I worried about Grammy, but having the boy with her all the time helped her. She was still strong and vital and extremely healthy and happy (if a little clumsy – I come by it naturally). She still watched him for me most days. He started pre-school, so on those days, I would drop him of at my parents’ house and on the others, I would drop him at Grammy’s. One day, I got to my parents house at around 7:00am and my dad’s truck wasn’t there. He could have gone to the store, or to get gas, or to and early appointment, or breakfast with a friend, or to get coffee. But somehow, I knew that he wasn’t doing any of those things. I knew right away that something was wrong. I sat in the car for a few minutes, dreading what I was about to hear. When I walked in the house, my mom pulled me aside and told me that my dad went to Grammy’s and that they were heading to the hospital.
I got to the hospital and found them in the ER. It turned out that my beautiful, vital. Healthy grandma had a stroke. She was feeling terrible, but she was lucid and was glad to see me. Being Grammy, she apologized for not being able to take care of the boy that afternoon. I told her don’t be silly. I hugged her and kissed her and told her she was going to be fine. I held her hand and held the basin while she threw up. And all the while, I knew she would be fine. After a while, I left to go grab a drink and while I was in the snack bar, she had another stroke. When I came back she was gone. She was still alive – her body was alive. But she was gone. She lingered for about a week and a half while we grieved and cried and made terrible, agonizing decisions. It was the worst time of my life. When she died, I was terribly sad, but I was ready. We all were, because we lost our sweet Grammy about 10 days before.
Years have passed since I have lost these two wonderful people, but they are always with me. In my thoughts, my memories. Sometimes I feel like they are just at the edge of my vision. I don’t dream about them though. I wish I could, because it would be like having them back again, if only for a few moments as I sleep. I dreamed about Pap once. He was standing right over my shoulder and he told me he was right here, that he always had been. And he told me in his own voice, and not in the electronic voice that he had used for years due to a laryngectomy.
Sometimes, when I am out, I will hear someone speaking with the electric voice and it takes my breath away. Because even thought they mainly all sound alike, to me, that was his voice and I swear I am hearing him, in the post office, or just one aisle over in wal-mart.

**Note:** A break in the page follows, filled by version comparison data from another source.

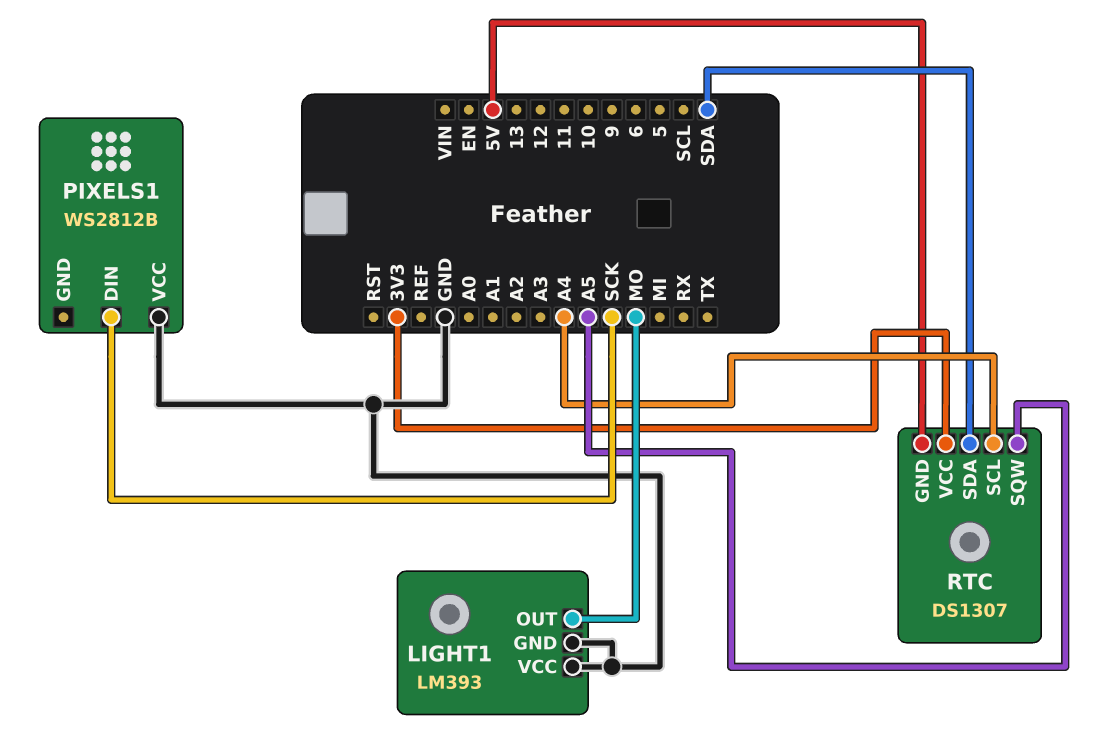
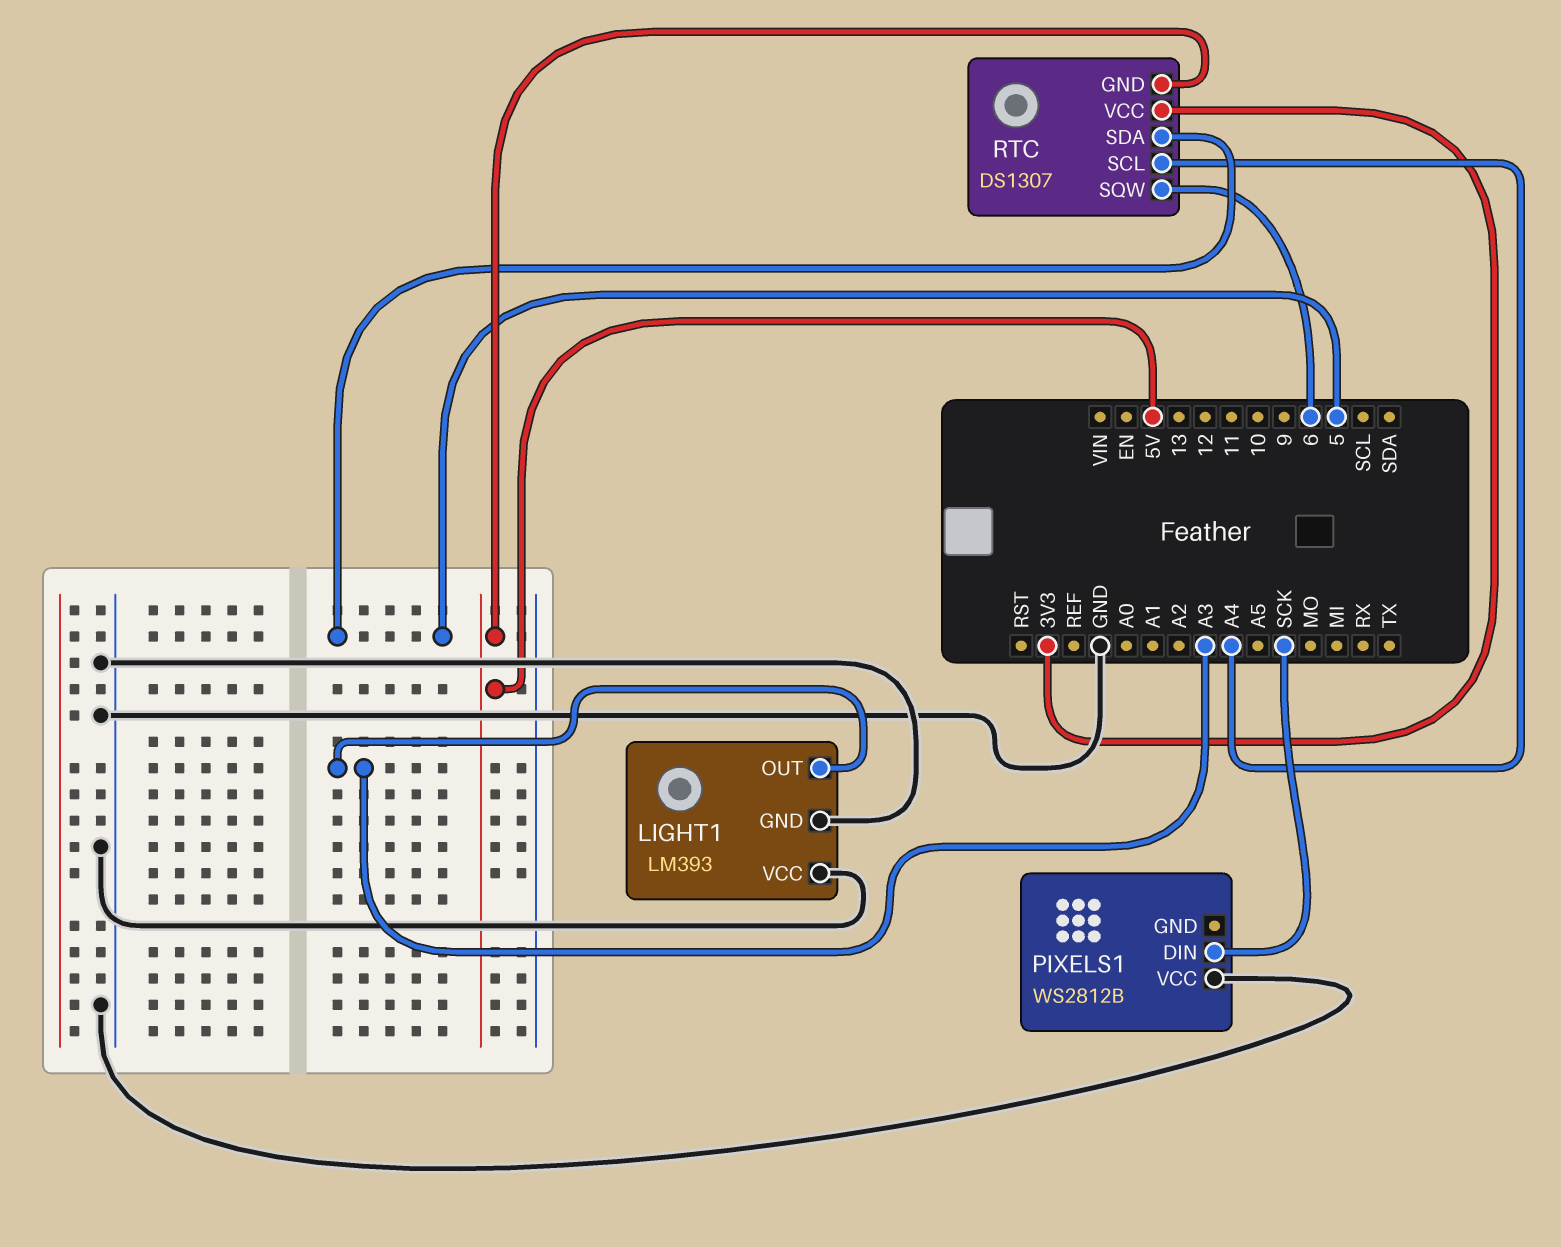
LIGHT1 pin OUT: MO -> A3
RTC pin SDA: SDA -> 5
RTC pin SQW: A5 -> 6

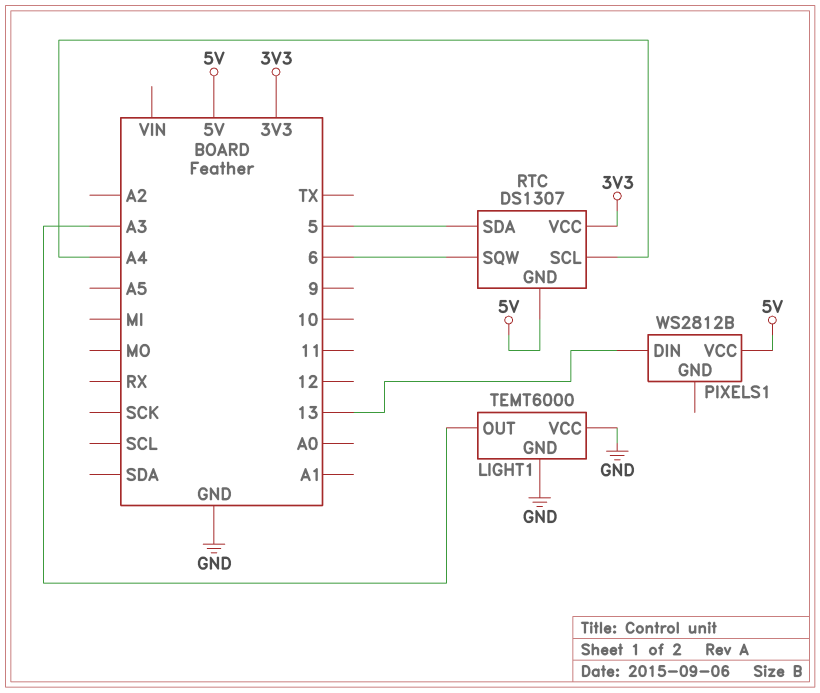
LIGHT1: LM393 -> TEMT6000
PIXELS1 pin DIN: SCK -> 13
PIXELS1 pin VCC: GND -> 5V

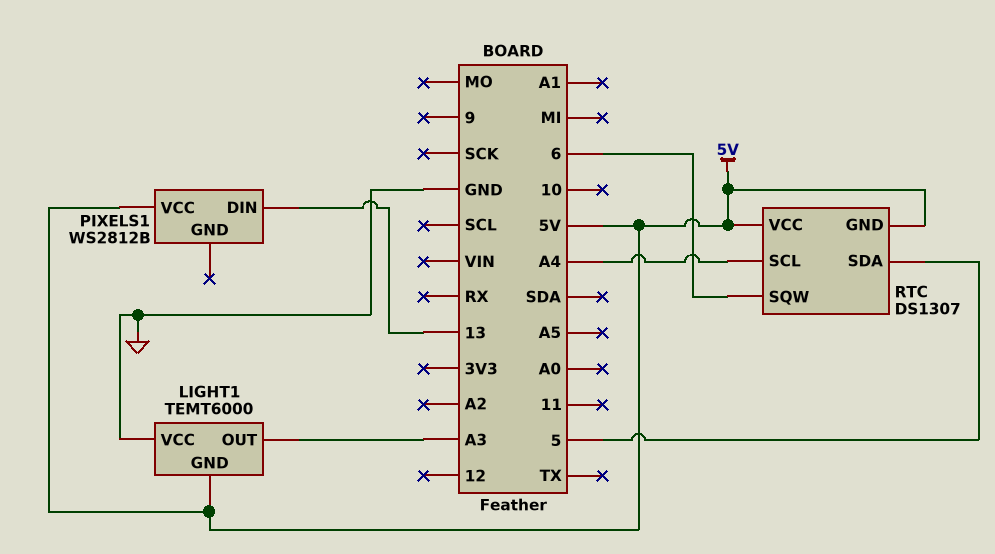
LIGHT1 pin GND: GND -> 5V
RTC pin VCC: 3V3 -> 5V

And sometimes I see Grammy, or I think I do. She had beautiful white hair, and sometimes, as I am walking down the street, or in the grocery store, or in the airport, I catch a glimpse of snow white hair and it stops me in my tracks. I’ll find myself thinking “Turn around”, because for a second it’s her and I want to see her face. And then I find myself thinking “Don’t turn around” because I know it’s not and I can’t bear losing her again.
Sometimes, I will follow behind, allowing myself to pretend that it is her and that I’m just walking a bit behind her, perhaps having stopped to wait for one of the kids, or tie someone’s shoe, but with confidence that I will catch up and it will be her. That she’ll smile at me and call me a slowpoke for getting behind, and we’ll laugh. And she’ll take each child by the hand and we’ll walk off together. Two women and two children, and not simply one woman with a little piece of her heart missing, a memory of white hair, and a bittersweet wish she knows can’t come true.